- **The problem**
Using the entries below, copy exactly each line from the line with "- Expand the" up to and including the line with "# Configuration files", with every picture left out.

- **Dataset records**

== Segment start ==

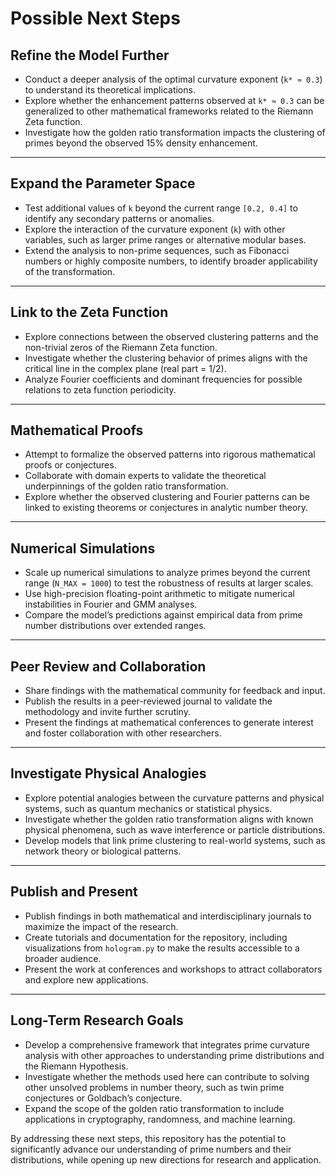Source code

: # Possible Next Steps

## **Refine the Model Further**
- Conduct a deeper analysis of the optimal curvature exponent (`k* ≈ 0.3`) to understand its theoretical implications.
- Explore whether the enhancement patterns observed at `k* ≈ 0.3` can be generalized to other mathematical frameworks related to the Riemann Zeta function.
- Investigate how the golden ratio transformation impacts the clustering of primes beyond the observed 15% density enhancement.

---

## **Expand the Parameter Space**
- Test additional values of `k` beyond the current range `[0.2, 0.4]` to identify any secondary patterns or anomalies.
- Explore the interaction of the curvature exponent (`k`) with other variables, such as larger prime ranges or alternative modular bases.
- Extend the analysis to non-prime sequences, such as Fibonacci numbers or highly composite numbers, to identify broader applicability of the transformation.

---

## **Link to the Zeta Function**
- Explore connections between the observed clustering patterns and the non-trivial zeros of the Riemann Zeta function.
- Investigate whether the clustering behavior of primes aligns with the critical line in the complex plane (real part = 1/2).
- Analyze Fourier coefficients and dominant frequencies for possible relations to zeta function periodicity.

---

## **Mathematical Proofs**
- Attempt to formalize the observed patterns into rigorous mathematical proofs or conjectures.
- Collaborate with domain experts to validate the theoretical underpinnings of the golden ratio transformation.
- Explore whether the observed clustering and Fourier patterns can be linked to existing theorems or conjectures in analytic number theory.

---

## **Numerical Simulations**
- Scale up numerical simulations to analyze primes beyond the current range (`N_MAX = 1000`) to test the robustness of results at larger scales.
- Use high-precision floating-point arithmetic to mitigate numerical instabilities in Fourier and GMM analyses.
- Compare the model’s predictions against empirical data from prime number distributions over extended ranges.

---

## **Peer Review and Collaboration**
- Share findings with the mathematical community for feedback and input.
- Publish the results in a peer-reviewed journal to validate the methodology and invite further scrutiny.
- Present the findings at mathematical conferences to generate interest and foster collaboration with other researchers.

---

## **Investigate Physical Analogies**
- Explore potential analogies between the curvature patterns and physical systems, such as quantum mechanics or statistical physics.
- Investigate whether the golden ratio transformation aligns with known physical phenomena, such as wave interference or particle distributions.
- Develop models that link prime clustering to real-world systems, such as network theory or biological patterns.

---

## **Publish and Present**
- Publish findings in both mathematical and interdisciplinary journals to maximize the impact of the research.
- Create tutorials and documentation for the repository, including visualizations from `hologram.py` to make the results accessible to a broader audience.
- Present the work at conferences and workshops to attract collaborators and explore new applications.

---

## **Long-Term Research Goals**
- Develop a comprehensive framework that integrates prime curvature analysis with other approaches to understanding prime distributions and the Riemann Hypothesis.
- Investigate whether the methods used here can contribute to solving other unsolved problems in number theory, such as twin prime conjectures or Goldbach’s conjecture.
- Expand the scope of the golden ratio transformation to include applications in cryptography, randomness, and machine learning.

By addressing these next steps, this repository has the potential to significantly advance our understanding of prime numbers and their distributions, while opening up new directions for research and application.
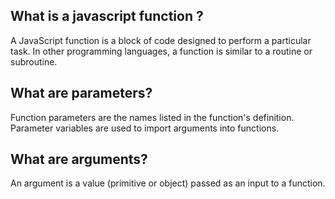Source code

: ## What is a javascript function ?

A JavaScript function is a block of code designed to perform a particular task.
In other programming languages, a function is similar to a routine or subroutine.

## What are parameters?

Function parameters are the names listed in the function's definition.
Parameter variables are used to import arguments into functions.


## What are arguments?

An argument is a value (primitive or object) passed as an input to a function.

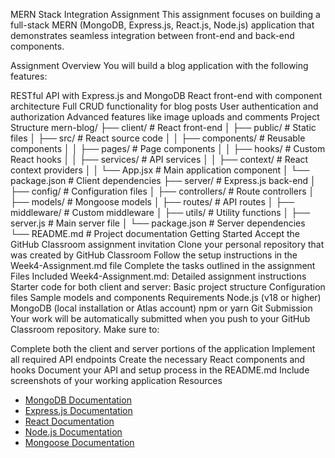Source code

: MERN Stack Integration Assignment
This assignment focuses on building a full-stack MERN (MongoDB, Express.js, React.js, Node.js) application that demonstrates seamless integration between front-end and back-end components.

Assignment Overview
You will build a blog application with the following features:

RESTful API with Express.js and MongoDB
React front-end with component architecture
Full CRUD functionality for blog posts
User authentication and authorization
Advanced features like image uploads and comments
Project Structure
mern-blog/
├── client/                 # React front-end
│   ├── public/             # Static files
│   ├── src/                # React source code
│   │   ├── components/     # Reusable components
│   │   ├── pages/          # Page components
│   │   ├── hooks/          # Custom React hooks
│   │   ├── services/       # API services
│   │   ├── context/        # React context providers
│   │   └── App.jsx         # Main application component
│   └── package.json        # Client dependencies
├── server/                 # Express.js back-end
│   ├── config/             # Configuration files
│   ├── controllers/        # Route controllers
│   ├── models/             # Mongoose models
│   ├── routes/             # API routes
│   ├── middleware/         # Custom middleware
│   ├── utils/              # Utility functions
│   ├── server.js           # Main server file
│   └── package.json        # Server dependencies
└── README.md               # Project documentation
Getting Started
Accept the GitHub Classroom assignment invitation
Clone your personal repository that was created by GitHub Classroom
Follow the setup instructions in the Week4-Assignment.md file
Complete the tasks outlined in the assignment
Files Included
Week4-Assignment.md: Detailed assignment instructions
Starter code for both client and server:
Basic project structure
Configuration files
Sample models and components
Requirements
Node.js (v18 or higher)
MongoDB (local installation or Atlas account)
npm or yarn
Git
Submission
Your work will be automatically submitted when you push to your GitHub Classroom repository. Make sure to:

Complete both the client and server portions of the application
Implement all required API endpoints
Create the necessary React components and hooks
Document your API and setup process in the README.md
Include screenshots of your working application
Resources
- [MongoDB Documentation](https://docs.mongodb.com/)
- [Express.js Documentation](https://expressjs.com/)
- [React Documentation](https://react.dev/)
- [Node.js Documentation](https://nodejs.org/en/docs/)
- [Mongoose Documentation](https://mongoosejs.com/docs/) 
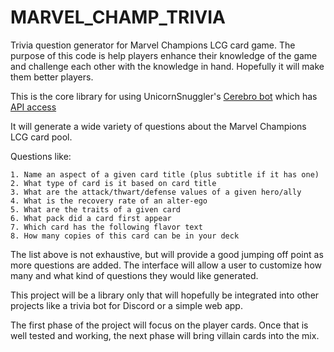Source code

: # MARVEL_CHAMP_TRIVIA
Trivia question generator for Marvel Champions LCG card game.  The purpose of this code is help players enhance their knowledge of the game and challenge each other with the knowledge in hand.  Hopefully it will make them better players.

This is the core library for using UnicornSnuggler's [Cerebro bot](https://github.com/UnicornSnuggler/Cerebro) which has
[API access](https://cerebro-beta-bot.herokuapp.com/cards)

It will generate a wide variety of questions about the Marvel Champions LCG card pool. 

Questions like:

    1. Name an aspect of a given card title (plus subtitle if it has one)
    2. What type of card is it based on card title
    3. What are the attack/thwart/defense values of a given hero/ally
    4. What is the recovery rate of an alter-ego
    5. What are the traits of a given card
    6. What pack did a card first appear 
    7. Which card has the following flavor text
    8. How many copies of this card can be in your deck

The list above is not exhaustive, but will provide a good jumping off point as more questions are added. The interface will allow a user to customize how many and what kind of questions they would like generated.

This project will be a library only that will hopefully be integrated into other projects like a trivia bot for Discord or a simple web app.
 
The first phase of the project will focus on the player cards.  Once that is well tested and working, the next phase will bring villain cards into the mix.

== Segment end ==

- **Answer box**
- Expand the scope of the golden ratio transformation to include applications in cryptography, randomness, and machine learning.

By addressing these next steps, this repository has the potential to significantly advance our understanding of prime numbers and their distributions, while opening up new directions for research and application.
Source code

: ## What is a javascript function ?

A JavaScript function is a block of code designed to perform a particular task.
In other programming languages, a function is similar to a routine or subroutine.

## What are parameters?

Function parameters are the names listed in the function's definition.
Parameter variables are used to import arguments into functions.


## What are arguments?

An argument is a value (primitive or object) passed as an input to a function.

Source code

: MERN Stack Integration Assignment
This assignment focuses on building a full-stack MERN (MongoDB, Express.js, React.js, Node.js) application that demonstrates seamless integration between front-end and back-end components.

Assignment Overview
You will build a blog application with the following features:

RESTful API with Express.js and MongoDB
React front-end with component architecture
Full CRUD functionality for blog posts
User authentication and authorization
Advanced features like image uploads and comments
Project Structure
mern-blog/
├── client/                 # React front-end
│   ├── public/             # Static files
│   ├── src/                # React source code
│   │   ├── components/     # Reusable components
│   │   ├── pages/          # Page components
│   │   ├── hooks/          # Custom React hooks
│   │   ├── services/       # API services
│   │   ├── context/        # React context providers
│   │   └── App.jsx         # Main application component
│   └── package.json        # Client dependencies
├── server/                 # Express.js back-end
│   ├── config/             # Configuration files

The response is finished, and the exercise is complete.